(WHAT YOU HAVE TO DO) Find the lines of data that contain the string "CommonMark", then list them.

(SUPPLIED DATA)
::::::::::

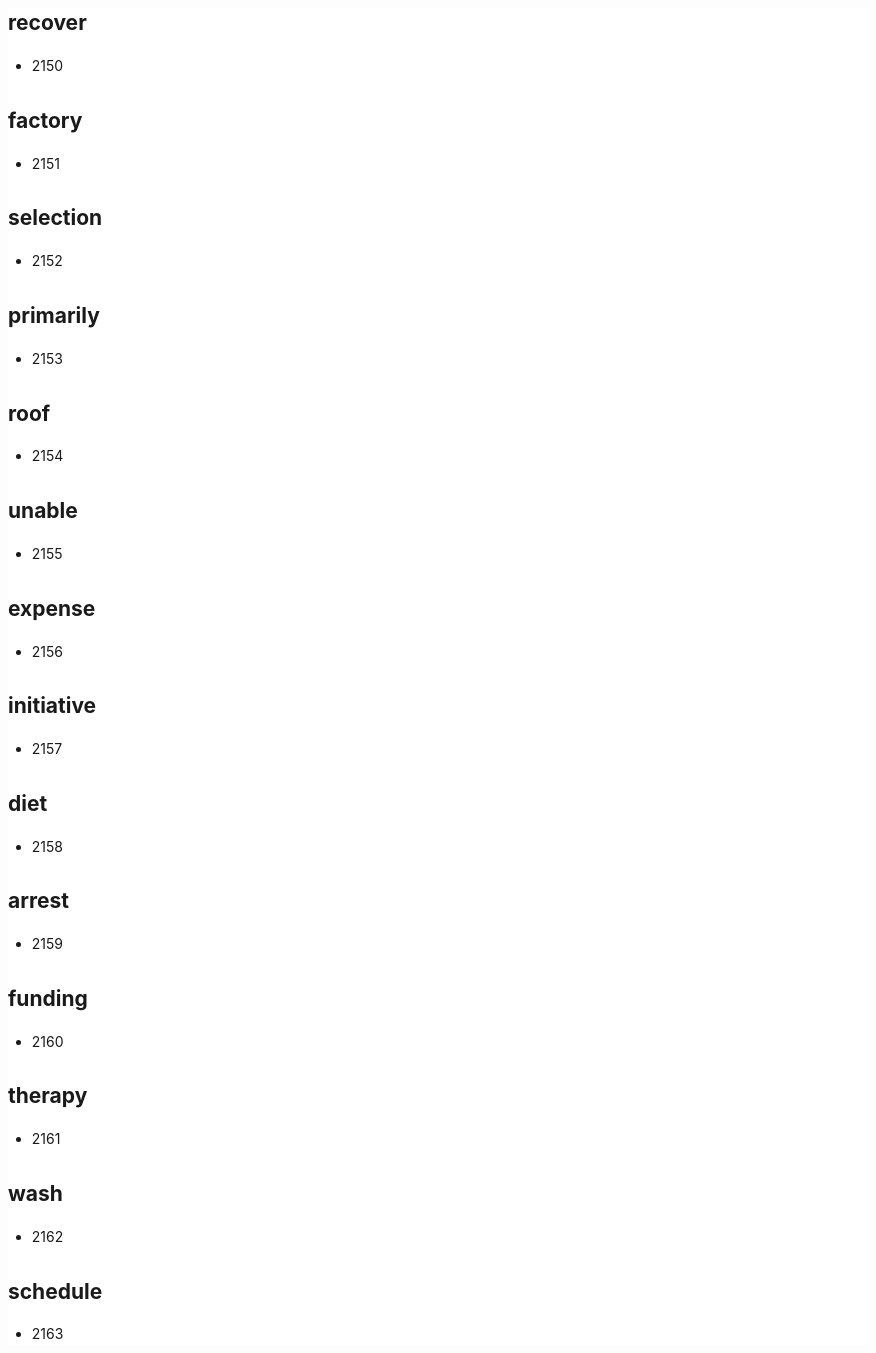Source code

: ## recover
* 2150

## factory
* 2151

## selection
* 2152

## primarily
* 2153

## roof
* 2154

## unable
* 2155

## expense
* 2156

## initiative
* 2157

## diet
* 2158

## arrest
* 2159

## funding
* 2160

## therapy
* 2161

## wash
* 2162

## schedule
* 2163
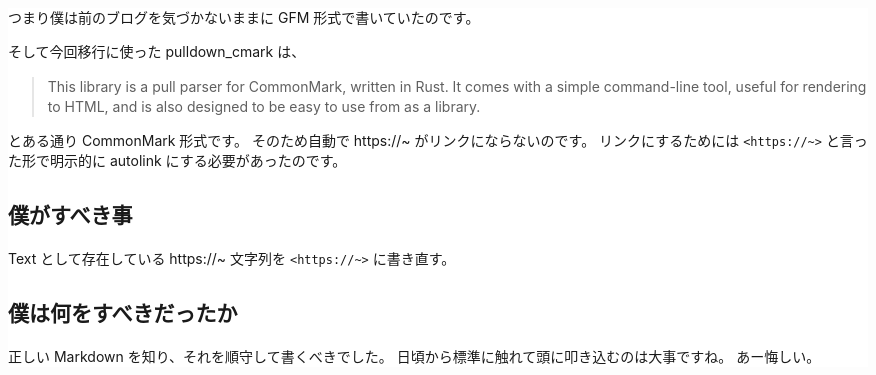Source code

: つまり僕は前のブログを気づかないままに GFM 形式で書いていたのです。

そして今回移行に使った pulldown_cmark は、

> This library is a pull parser for CommonMark, written in Rust. It comes with a simple command-line tool, useful for rendering to HTML, and is also designed to be easy to use from as a library.

とある通り CommonMark 形式です。
そのため自動で https://~ がリンクにならないのです。
リンクにするためには `<https://~>` と言った形で明示的に autolink にする必要があったのです。

## 僕がすべき事

Text として存在している https://~ 文字列を `<https://~>` に書き直す。

## 僕は何をすべきだったか

正しい Markdown を知り、それを順守して書くべきでした。
日頃から標準に触れて頭に叩き込むのは大事ですね。
あー悔しい。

::::::::::

(EXERCISE ANSWER)
> This library is a pull parser for CommonMark, written in Rust. It comes with a simple command-line tool, useful for rendering to HTML, and is also designed to be easy to use from as a library.
とある通り CommonMark 形式です。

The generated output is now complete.